Welche Trends sehen Sie in der Medizintechnik/Healthcare-Branche in den nächsten drei bis fünf Jahren?
Vergleiche ich die Prozesse eines großen Industrieunternehmens und ihre Unterstützung durch digitale Systeme mit den Abläufen in vielen Kliniken, so sehe ich einen riesigen Nachholbedarf. Die organisatorische und digitale Perfektion, mit der ich heutzutage online Produkte kaufen kann, kann in vielen Gesundheitsbereichen ein Vorbild sein, um Wartezeiten zu verringern, Informationsflüsse fehlerfreier sicherzustellen und die Effizienz der Prozesse zu erhöhen. Ein Aspekt hierbei ist auch die vermehrte Einbindung von KI, da das Fachwissen der einzelnen medizinischen Disziplinen immer größer wird und von einer Person kaum mehr zu erfassen ist.

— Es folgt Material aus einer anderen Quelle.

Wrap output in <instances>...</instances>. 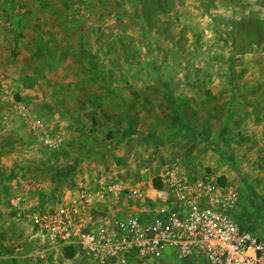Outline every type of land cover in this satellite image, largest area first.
<instances>
[{"label": "rangeland", "instance_id": "obj_1", "mask_svg": "<svg viewBox=\"0 0 264 264\" xmlns=\"http://www.w3.org/2000/svg\"><path fill=\"white\" fill-rule=\"evenodd\" d=\"M181 122L195 138H171ZM128 125L165 142H120ZM172 164L231 187L264 243V0H0V264H94L63 247L12 258V196L48 208L84 178L147 185ZM165 255L130 264H201Z\"/></svg>", "mask_w": 264, "mask_h": 264}, {"label": "built area", "instance_id": "obj_2", "mask_svg": "<svg viewBox=\"0 0 264 264\" xmlns=\"http://www.w3.org/2000/svg\"><path fill=\"white\" fill-rule=\"evenodd\" d=\"M29 129L51 150L64 143L61 132L39 119ZM159 181L154 186L117 177L86 179L54 206L32 210L20 195L12 196L9 202L26 227L12 255L44 260L59 247H71L94 264H130L165 254L178 262L264 264V243L236 219L231 187L210 176H188L174 164Z\"/></svg>", "mask_w": 264, "mask_h": 264}, {"label": "trees", "instance_id": "obj_3", "mask_svg": "<svg viewBox=\"0 0 264 264\" xmlns=\"http://www.w3.org/2000/svg\"><path fill=\"white\" fill-rule=\"evenodd\" d=\"M183 131L184 132V136L185 137H190V138H195L197 133L194 130H191L190 127L186 124V123H180L179 127L176 131L172 132L171 134V138L174 139L176 138L179 133ZM131 136H137L138 140L141 141H148V142H152V143H164L165 140L158 138L157 136L151 135V134H142L139 133L137 131H135L131 125H128V130L126 131V133L123 134V136L120 138V142L124 141L125 139H127L128 137ZM229 161H232L231 159H229ZM154 186H160V181L159 180H155L152 183ZM64 250L66 252H69V255L71 256L73 254V248L71 247H66L64 248Z\"/></svg>", "mask_w": 264, "mask_h": 264}, {"label": "crops", "instance_id": "obj_4", "mask_svg": "<svg viewBox=\"0 0 264 264\" xmlns=\"http://www.w3.org/2000/svg\"><path fill=\"white\" fill-rule=\"evenodd\" d=\"M92 178H93V179H96V178H94V177H92ZM86 179H87V178H84V180H83L82 182H84ZM38 182H40V181H38ZM79 184H80V183H78V185H79ZM21 223H23V222H21ZM23 225H24V227H25V224H24V223H23ZM25 232H26V227H25V231H24V233H25ZM20 243H21V242H20ZM20 243H19V244H20ZM19 244H17V245H19ZM17 245H16V246H17ZM14 247H15V246H14ZM14 247H13V248H14ZM13 248H12V250H13ZM12 258H17V259H22V260H24V259H25V260H35V259H33V258H29V257L13 256V255H12Z\"/></svg>", "mask_w": 264, "mask_h": 264}]
</instances>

Ein Bereich fasziniert mich persönlich: Elektrozeutika als Antwort auf die steigende Skepsis gegenüber pharmazeutischen Produkten bieten interessante neue Therapieansätze. Gemeinsam mit dem großen Trend medizinischer Wearables machen Elektorzeutika eine Therapie steuerbar, kontrollierbar und können so einen Beitrag zur Individualisierung von Therapien liefern. Jeder Mensch ist anders und benötigt etwas anders. Personalisierte Medizin ist hier das entscheidende Schlagwort.
Was sind die zukünftigen Herausforderungen für die Medizintechnik-/Healthcare-Branche, und welche Rolle kann hier ein Medtech-Investor wie die SHS spielen?

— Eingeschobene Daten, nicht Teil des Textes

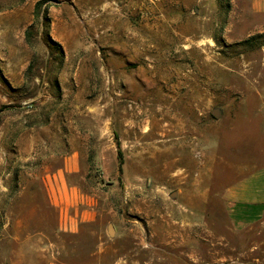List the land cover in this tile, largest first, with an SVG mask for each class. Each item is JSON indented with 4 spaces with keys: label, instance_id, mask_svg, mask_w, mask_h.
<instances>
[{
    "label": "rangeland",
    "instance_id": "obj_1",
    "mask_svg": "<svg viewBox=\"0 0 264 264\" xmlns=\"http://www.w3.org/2000/svg\"><path fill=\"white\" fill-rule=\"evenodd\" d=\"M234 8L0 0V195L42 185L74 150L73 178L97 210L75 234L43 219L36 255H19L0 219V264H264V226L223 227L232 217L222 192L264 191V30ZM191 185L214 236L198 255L163 242V219H197L182 204Z\"/></svg>",
    "mask_w": 264,
    "mask_h": 264
},
{
    "label": "crops",
    "instance_id": "obj_2",
    "mask_svg": "<svg viewBox=\"0 0 264 264\" xmlns=\"http://www.w3.org/2000/svg\"><path fill=\"white\" fill-rule=\"evenodd\" d=\"M232 1L238 17L254 18L261 23L256 30H264V0ZM67 141L72 142L70 139ZM59 158L62 161L61 165L47 174L45 179L43 178L42 185L34 187L21 185L9 196L4 194L2 198L0 195V211L3 212L0 219H6V232L10 233L14 241L19 242V255H28L29 252L31 255H36L42 252L43 249L38 247L37 241H44L46 238L43 219H48L49 215L55 219L53 232L56 234H75L81 225L91 224L97 220V210L93 200L83 195L73 178L80 172L79 154L71 150ZM250 180L247 184L251 182ZM191 187L192 185L185 189L182 204L188 213L195 208L197 218L199 215L196 210L203 202L202 200L199 202L197 190L194 194ZM222 197L228 202L232 217V219H225L224 230L253 232L257 226L260 228L264 226V219H258L264 209V191L236 185L222 192ZM233 204L243 206L244 212L234 209ZM28 219H40V221H36L37 224L32 229L29 228ZM162 232L166 246L174 248L181 246L186 250L187 255L201 254L205 246V238L208 239L207 241L214 239L213 232L205 223V219L198 218L163 219ZM215 238L227 239L222 234ZM33 243L36 244L33 245ZM29 245L32 246L29 248ZM207 248L209 245L206 246Z\"/></svg>",
    "mask_w": 264,
    "mask_h": 264
},
{
    "label": "bare ground",
    "instance_id": "obj_3",
    "mask_svg": "<svg viewBox=\"0 0 264 264\" xmlns=\"http://www.w3.org/2000/svg\"><path fill=\"white\" fill-rule=\"evenodd\" d=\"M176 106V105H175ZM161 112V111H160ZM171 112H172V110H169V111H167L164 115H163V117H162V119L163 120H166L167 118H168V116L171 114ZM177 112H179V111H177ZM176 113V112H175ZM175 115V114H174ZM172 117H173V115H172ZM177 118V117H176ZM180 118V117H179ZM161 119V120H162ZM173 119H175L174 117H173ZM176 120V119H175ZM167 128H169V125H167V127L164 129V132H162V135L164 136V137H168V136H170V134H171V131H168L167 130ZM172 128V127H171ZM179 133H181V132H179ZM183 133V132H182ZM150 135V134H149ZM162 136V137H163ZM151 137H153V136H151ZM178 137V136H177ZM186 138V137H185ZM153 141V140H152ZM176 142V141H175ZM180 142V141H179ZM162 144H161V146L163 147H165L167 144H166V142H161ZM170 143V142H169ZM169 146V145H168ZM152 149V148H151ZM166 149V148H165ZM182 178V177H181Z\"/></svg>",
    "mask_w": 264,
    "mask_h": 264
},
{
    "label": "water",
    "instance_id": "obj_4",
    "mask_svg": "<svg viewBox=\"0 0 264 264\" xmlns=\"http://www.w3.org/2000/svg\"><path fill=\"white\" fill-rule=\"evenodd\" d=\"M211 115L214 119H218L221 115V111L219 109H214L213 111H211ZM109 231L111 233L113 232L112 226H109Z\"/></svg>",
    "mask_w": 264,
    "mask_h": 264
}]
</instances>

Die neuen regulatorischen Vorgaben führten zu einer massiven Kostensteigerung. Gleichzeitig altert die Gesellschaft, das heißt der Bedarf steigt stark und dies bei insgesamt beschränkten Ressourcen. Die Medizintechnikindustrie wird daher mehr und mehr ihren Weg in eine „reife“ Old Economy gehen. Vergleichen wir die Margen und Prozesse mit der Automobilindustrie, so zeigt sich, wie viel Potenzial hier noch möglich ist. Waren in der Vergangenheit an jedem elektromedizinischen Gerät eigene kundenspezifische Displays eine Selbstverständlichkeit, so werden in Zukunft mehr und mehr Standardtablets à la iPad eingesetzt. Auf die eigene Designsprache wird aus Kostengründen verzichtet. Heutzutage kommt kein Autohersteller mehr auf die Idee, eigene Bremsen, Sitze oder ähnliches zu bauen. Die Welt der B2B-Partner und Zulieferanten und deren Aussteuerung wird zunehmend an Bedeutung gewinnen. Vielleicht bietet das auch eine Chance für Europa, die bisherigen Materialströme wieder etwas zurückzuholen und damit die Supply Chain sicherer zu gestalten.
Ein Investor wie die SHS kann dabei wertvolle Unterstützung leisten, indem das SHS-Team die Portfoliofirmen rechtzeitig auf diesen Trend vorbereitet und entsprechende Lösungen umsetzt, zum Beispiel auch durch eigene Investitionen.